### Görevin amacı
Aşağıdaki tüm kayıtlardaki metin satırlarını, her satıra bir dize düşecek biçimde bir JSON listesi olarak verin ve boş satırları atlayın. Resimleri yanıta dahil etmeyin.
·····
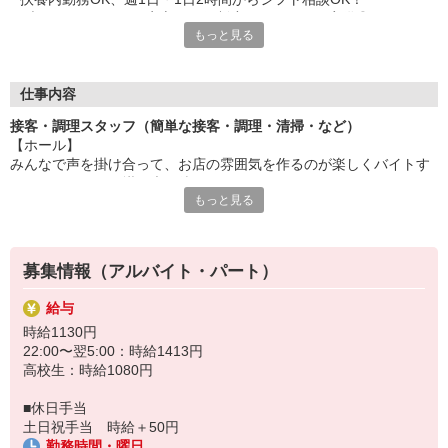
ブランクがあっても安心の研修制度＆マニュアル完備◎
もっと見る
セルフオーダー＆会計で接客もカンタンです。
＼ メリットのご紹介 ／
◆食事補助あり
仕事内容
⇒なか卯の商品がお得に食べられます♪
接客・調理スタッフ（簡単な接客・調理・清掃・など）
◆給与前払いあり
【ホール】
⇒今月ピンチで！という時も安心！
みんなで声を掛け合って、お店の雰囲気を作るのが楽しくバイトす
◆社員登用あり
るコツ☆アナタの掛け声を待ってます。
⇒ゆくゆくは社員としてしっかり働きたい方にもオススメ！
もっと見る
セルフオーダー、セルフ会計で、現金の受け渡しはほとんどありま
せん。※一部店舗を除く
「すき家」「ココス」「ジョリーパスタ」「ビッグボーイ」でお
馴染みの
【キッチン】
ゼンショーグループの一員として、安心・安定の環境で働けま
募集情報（アルバイト・パート）
うどんを湯掻いたり、丼を作ったり、なか卯自慢の「こだわりメニ
す。
ュー」をスピーディに調理してください。
給与
すべての商品にマニュアルがあり料理が苦手な方も初日から簡単に
時給1130円
おいしい商品が作れます◎
22:00〜翌5:00：時給1413円
高校生：時給1080円
■休日手当
土日祝手当 時給＋50円
勤務時間・曜日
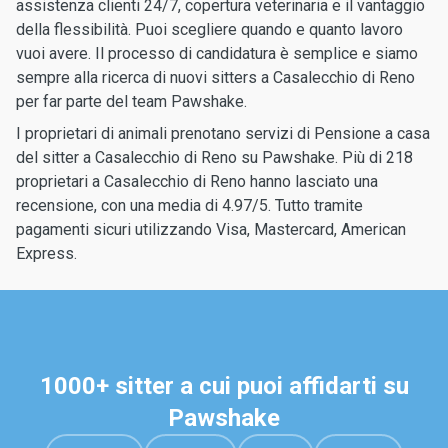
assistenza clienti 24/7, copertura veterinaria e il vantaggio
della flessibilità. Puoi scegliere quando e quanto lavoro
vuoi avere. Il processo di candidatura è semplice e siamo
sempre alla ricerca di nuovi sitters a Casalecchio di Reno
per far parte del team Pawshake.
I proprietari di animali prenotano servizi di Pensione a casa
del sitter a Casalecchio di Reno su Pawshake. Più di 218
proprietari a Casalecchio di Reno hanno lasciato una
recensione, con una media di 4.97/5. Tutto tramite
pagamenti sicuri utilizzando Visa, Mastercard, American
Express.
1000+ sitter a cui puoi affidarti su
Pawshake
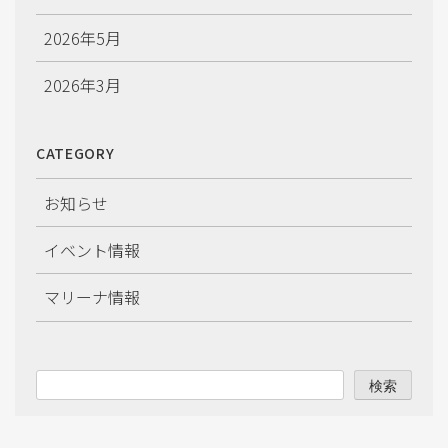
2026年5月
2026年3月
2026年2月
CATEGORY
2026年1月
お知らせ
2025年12月
イベント情報
2025年11月
マリーナ情報
2025年10月
2025年9月
検索
2025年8月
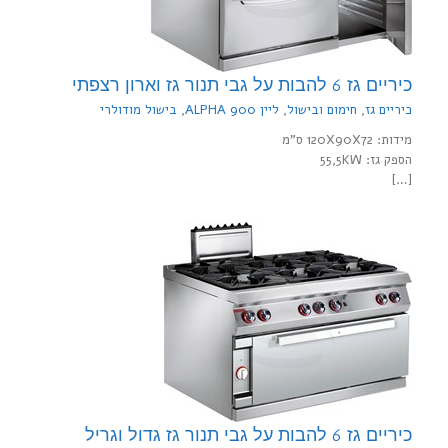
כיריים גז 6 להבות על גבי תנור גז וארון רצפתי
כיריים גז
,
חימום ובישול
,
ליין 900 ALPHA
,
בישול מודולרי
מידות: 120X90X72 ס"מ
הספק גז: 55,5KW
[…]
כיריים גז 6 להבות על גבי תנור גז גדול וגריל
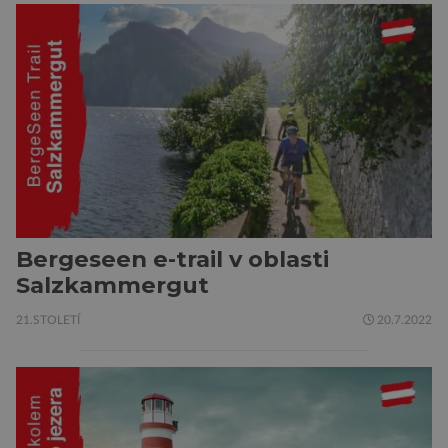
Bergeseen e-trail v oblasti
Salzkammergut
21.STOLETÍ
20.7.2022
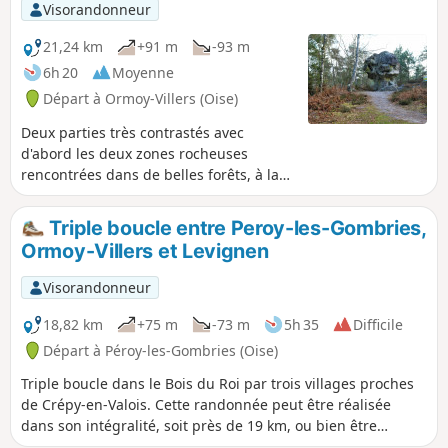
Visorandonneur
21,24 km
+91 m
-93 m
6h 20
Moyenne
Départ à Ormoy-Villers (Oise)
Deux parties très contrastés avec
d'abord les deux zones rocheuses
rencontrées dans de belles forêts, à la
Pierre du Coq, puis la Pierre Glissoire.
Deux beaux châteaux qu'on atteint par
Triple boucle entre Peroy-les-Gombries,
les champs cultivés : celui de la Grande
Ormoy-Villers et Levignen
Ferme à Droizelles et celui de Vertigny,
lieu historique important. Peu de
Visorandonneur
dénivelé, chemins très faciles, même
par temps humide. Facilité de raccourcir
18,82 km
+75 m
-73 m
5h 35
Difficile
de presque 4 km.
Départ à Péroy-les-Gombries (Oise)
Triple boucle dans le Bois du Roi par trois villages proches
de Crépy-en-Valois. Cette randonnée peut être réalisée
dans son intégralité, soit près de 19 km, ou bien être
déclinée en circuits de 15 ou 10 km seulement.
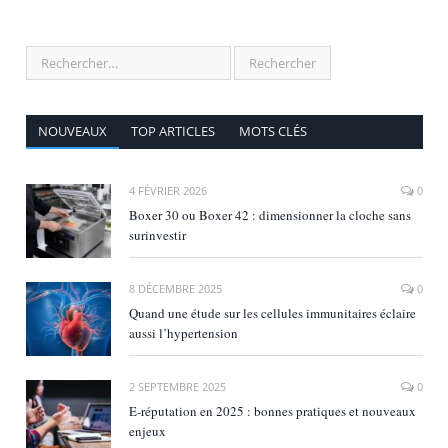
NOUVEAUX
TOP ARTICLES
MOTS CLÉS
4 FÉVRIER 2026
0
Boxer 30 ou Boxer 42 : dimensionner la cloche sans
surinvestir
8 DÉCEMBRE 2025
0
Quand une étude sur les cellules immunitaires éclaire
aussi l’hypertension
2 SEPTEMBRE 2025
0
E‑réputation en 2025 : bonnes pratiques et nouveaux
enjeux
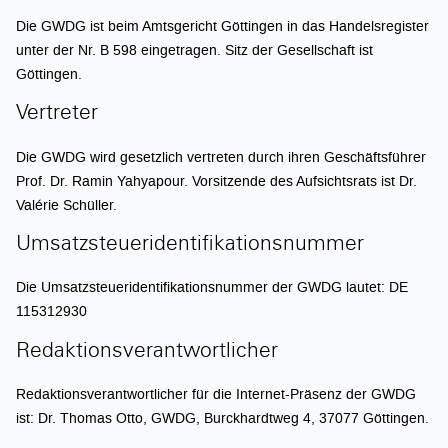
Die GWDG ist beim Amtsgericht Göttingen in das Handelsregister
unter der Nr. B 598 eingetragen. Sitz der Gesellschaft ist
Göttingen.
Vertreter
Die GWDG wird gesetzlich vertreten durch ihren Geschäftsführer
Prof. Dr. Ramin Yahyapour. Vorsitzende des Aufsichtsrats ist Dr.
Valérie Schüller.
Umsatzsteueridentifikationsnummer
Die Umsatzsteueridentifikationsnummer der GWDG lautet: DE
115312930
Redaktionsverantwortlicher
Redaktionsverantwortlicher für die Internet-Präsenz der GWDG
ist: Dr. Thomas Otto, GWDG, Burckhardtweg 4, 37077 Göttingen.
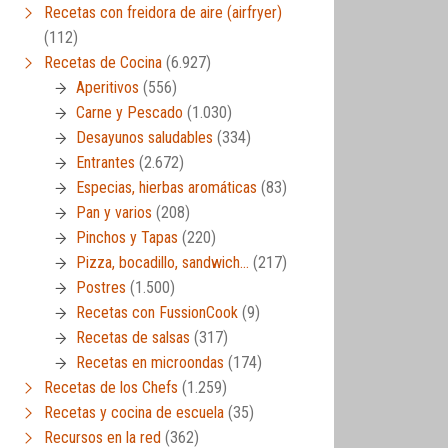
Recetas con freidora de aire (airfryer)
(112)
Recetas de Cocina
(6.927)
Aperitivos
(556)
Carne y Pescado
(1.030)
Desayunos saludables
(334)
Entrantes
(2.672)
Especias, hierbas aromáticas
(83)
Pan y varios
(208)
Pinchos y Tapas
(220)
Pizza, bocadillo, sandwich…
(217)
Postres
(1.500)
Recetas con FussionCook
(9)
Recetas de salsas
(317)
Recetas en microondas
(174)
Recetas de los Chefs
(1.259)
Recetas y cocina de escuela
(35)
Recursos en la red
(362)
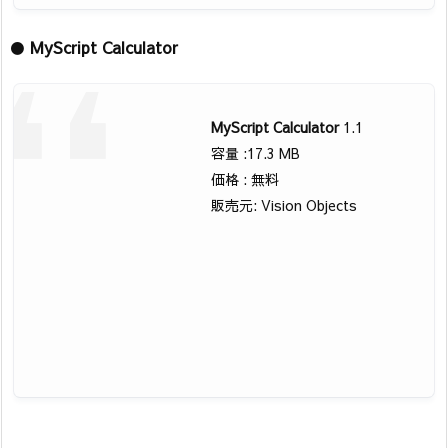
●
MyScript Calculator
MyScript Calculator
1.1
容量 :17.3 MB
価格 : 無料
販売元: Vision Objects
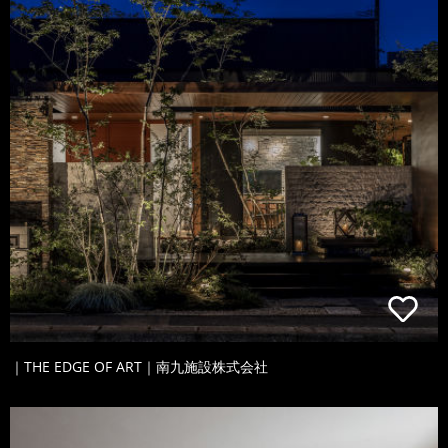
｜THE EDGE OF ART｜南九施設株式会社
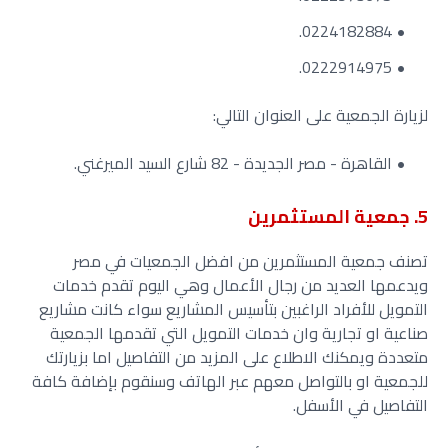
0224182884.
0222914975.
لزيارة الجمعية على العنوان التالي:
القاهرة - مصر الجديدة - 82 شارع السيد الميرغني.
5. جمعية المستثمرين
تصنف جمعية المستثمرين من افضل الجمعيات في مصر
ويدعمها العديد من رجال الأعمال وهي اليوم تقدم خدمات
التمويل للأفراد الراغبين بتأسيس المشاريع سواء كانت مشاريع
صناعية او تجارية وان خدمات التمويل التي تقدمها الجمعية
متعددة ويمكنك الاطلاع على المزيد من التفاصيل اما بزيارتك
للجمعية او بالتواصل معهم عبر الهاتف وسنقوم بإضافة كافة
التفاصيل في الأسفل.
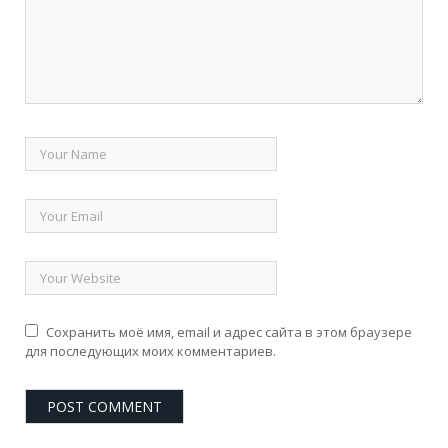
Сохранить моё имя, email и адрес сайта в этом браузере
для последующих моих комментариев.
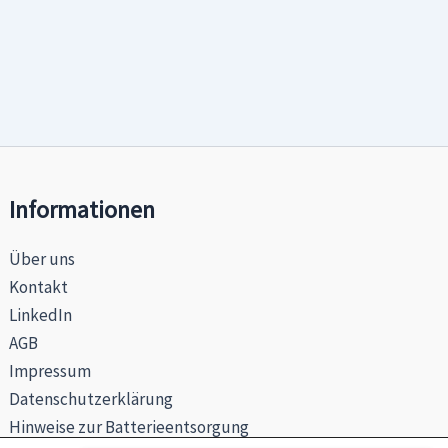
Informationen
Über uns
Kontakt
LinkedIn
AGB
Impressum
Datenschutzerklärung
Hinweise zur Batterieentsorgung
·····
### Alıştırmanın çözümü
[
  "ブランクがあっても安心の研修制度＆マニュアル完備◎",
  "もっと見る",
  "セルフオーダー＆会計で接客もカンタンです。",
  "＼ メリットのご紹介 ／",
  "◆食事補助あり",
  "仕事内容",
  "⇒なか卯の商品がお得に食べられます♪",
  "接客・調理スタッフ（簡単な接客・調理・清掃・など）",
  "◆給与前払いあり",
  "【ホール】",
  "⇒今月ピンチで！という時も安心！",
  "みんなで声を掛け合って、お店の雰囲気を作るのが楽しくバイトす",
  "◆社員登用あり",
  "るコツ☆アナタの掛け声を待ってます。",
  "⇒ゆくゆくは社員としてしっかり働きたい方にもオススメ！",
  "もっと見る",
  "セルフオーダー、セルフ会計で、現金の受け渡しはほとんどありま",
  "せん。※一部店舗を除く",
  "「すき家」「ココス」「ジョリーパスタ」「ビッグボーイ」でお",
  "馴染みの",
  "【キッチン】",
  "ゼンショーグループの一員として、安心・安定の環境で働けま",
  "募集情報（アルバイト・パート）",
  "うどんを湯掻いたり、丼を作ったり、なか卯自慢の「こだわりメニ",
  "す。",
  "ュー」をスピーディに調理してください。",
  "給与",
  "すべての商品にマニュアルがあり料理が苦手な方も初日から簡単に",
  "時給1130円",
  "おいしい商品が作れます◎",
  "22:00〜翌5:00：時給1413円",
  "高校生：時給1080円",
  "■休日手当",
  "土日祝手当 時給＋50円",
  "勤務時間・曜日",
  "assistenza clienti 24/7, copertura veterinaria e il vantaggio",
  "della flessibilità. Puoi scegliere quando e quanto lavoro",
  "vuoi avere. Il processo di candidatura è semplice e siamo",
  "sempre alla ricerca di nuovi sitters a Casalecchio di Reno",
  "per far parte del team Pawshake.",
  "I proprietari di animali prenotano servizi di Pensione a casa",
  "del sitter a Casalecchio di Reno su Pawshake. Più di 218",
  "proprietari a Casalecchio di Reno hanno lasciato una",
  "recensione, con una media di 4.97/5. Tutto tramite",
  "pagamenti sicuri utilizzando Visa, Mastercard, American",
  "Express.",
  "1000+ sitter a cui puoi affidarti su",
  "Pawshake",
  "2026年5月",
  "2026年3月",
  "2026年2月",
  "CATEGORY",
  "2026年1月",
  "お知らせ",
  "2025年12月",
  "イベント情報",
  "2025年11月",
  "マリーナ情報",
  "2025年10月",
  "2025年9月",
  "検索",
  "2025年8月",
  "כיריים גז 6 להבות על גבי תנור גז וארון רצפתי",
  "כיריים גז",
  ",",
  "חימום ובישול",
  ",",
  "ליין 900 ALPHA",
  ",",
  "בישול מודולרי",
  "מידות: 120X90X72 ס\"מ",
  "הספק גז: 55,5KW",
  "[…]",
  "כיריים גז 6 להבות על גבי תנור גז גדול וגריל",
  "Bergeseen e-trail v oblasti",
  "Salzkammergut",
  "21.STOLETÍ",
  "20.7.2022",
  "Visorandonneur",
  "21,24 km",
  "+91 m",
  "-93 m",
  "6h 20",
  "Moyenne",
  "Départ à Ormoy-Villers (Oise)",
  "Deux parties très contrastés avec",
  "d'abord les deux zones rocheuses",
  "rencontrées dans de belles forêts, à la",
  "Pierre du Coq, puis la Pierre Glissoire.",
  "Deux beaux châteaux qu'on atteint par",
  "Triple boucle entre Peroy-les-Gombries,",
  "les champs cultivés : celui de la Grande",
  "Ormoy-Villers et Levignen",
  "Ferme à Droizelles et celui de Vertigny,",
  "lieu historique important. Peu de",
  "Visorandonneur",
  "dénivelé, chemins très faciles, même",
  "par temps humide. Facilité de raccourcir",
  "18,82 km",
  "+75 m",
  "-73 m",
  "5h 35",
  "Difficile",
  "de presque 4 km.",
  "Départ à Péroy-les-Gombries (Oise)",
  "Triple boucle dans le Bois du Roi par trois villages proches",
  "de Crépy-en-Valois. Cette randonnée peut être réalisée",
  "dans son intégralité, soit près de 19 km, ou bien être",
  "déclinée en circuits de 15 ou 10 km seulement.",
  "NOUVEAUX",
  "TOP ARTICLES",
  "MOTS CLÉS",
  "4 FÉVRIER 2026",
  "0",
  "Boxer 30 ou Boxer 42 : dimensionner la cloche sans",
  "surinvestir",
  "8 DÉCEMBRE 2025",
  "0",
  "Quand une étude sur les cellules immunitaires éclaire",
  "aussi l’hypertension",
  "2 SEPTEMBRE 2025",
  "0",
  "E‑réputation en 2025 : bonnes pratiques et nouveaux",
  "enjeux",
  "Die GWDG ist beim Amtsgericht Göttingen in das Handelsregister",
  "unter der Nr. B 598 eingetragen. Sitz der Gesellschaft ist",
  "Göttingen.",
  "Vertreter",
  "Die GWDG wird gesetzlich vertreten durch ihren Geschäftsführer",
  "Prof. Dr. Ramin Yahyapour. Vorsitzende des Aufsichtsrats ist Dr.",
  "Valérie Schüller.",
  "Umsatzsteueridentifikationsnummer",
  "Die Umsatzsteueridentifikationsnummer der GWDG lautet: DE",
  "115312930",
  "Redaktionsverantwortlicher",
  "Redaktionsverantwortlicher für die Internet-Präsenz der GWDG",
  "ist: Dr. Thomas Otto, GWDG, Burckhardtweg 4, 37077 Göttingen.",
  "Recetas con freidora de aire (airfryer)",
  "(112)",
  "Recetas de Cocina",
  "(6.927)",
  "Aperitivos",
  "(556)",
  "Carne y Pescado",
  "(1.030)",
  "Desayunos saludables",
  "(334)",
  "Entrantes",
  "(2.672)",
  "Especias, hierbas aromáticas",
  "(83)",
  "Pan y varios",
  "(208)",
  "Pinchos y Tapas",
  "(220)",
  "Pizza, bocadillo, sandwich…",
  "(217)",
  "Postres",
  "(1.500)",
  "Recetas con FussionCook",
  "(9)",
  "Recetas de salsas",
  "(317)",
  "Recetas en microondas",
  "(174)",
  "Recetas de los Chefs",
  "(1.259)",
  "Recetas y cocina de escuela",
  "(35)",
  "Recursos en la red",
  "(362)",
  "●",
  "MyScript Calculator",
  "MyScript Calculator",
  "1.1",
  "容量 :17.3 MB",
  "価格 : 無料",
  "販売元: Vision Objects",
  "｜THE EDGE OF ART｜南九施設株式会社",
  "0224182884.",
  "0222914975.",
  "لزيارة الجمعية على العنوان التالي:",
  "القاهرة - مصر الجديدة - 82 شارع السيد الميرغني.",
  "5. جمعية المستثمرين",
  "تصنف جمعية المستثمرين من افضل الجمعيات في مصر",
  "ويدعمها العديد من رجال الأعمال وهي اليوم تقدم خدمات",
  "التمويل للأفراد الراغبين بتأسيس المشاريع سواء كانت مشاريع",
  "صناعية او تجارية وان خدمات التمويل التي تقدمها الجمعية",
  "متعددة ويمكنك الاطلاع على المزيد من التفاصيل اما بزيارتك",
  "للجمعية او بالتواصل معهم عبر الهاتف وسنقوم بإضافة كافة",
  "التفاصيل في الأسفل.",
  "Сохранить моё имя, email и адрес сайта в этом браузере",
  "для последующих моих комментариев.",
  "Informationen",
  "Über uns",
  "Kontakt",
  "LinkedIn",
  "AGB",
  "Impressum",
  "Datenschutzerklärung",
  "Hinweise zur Batterieentsorgung"
]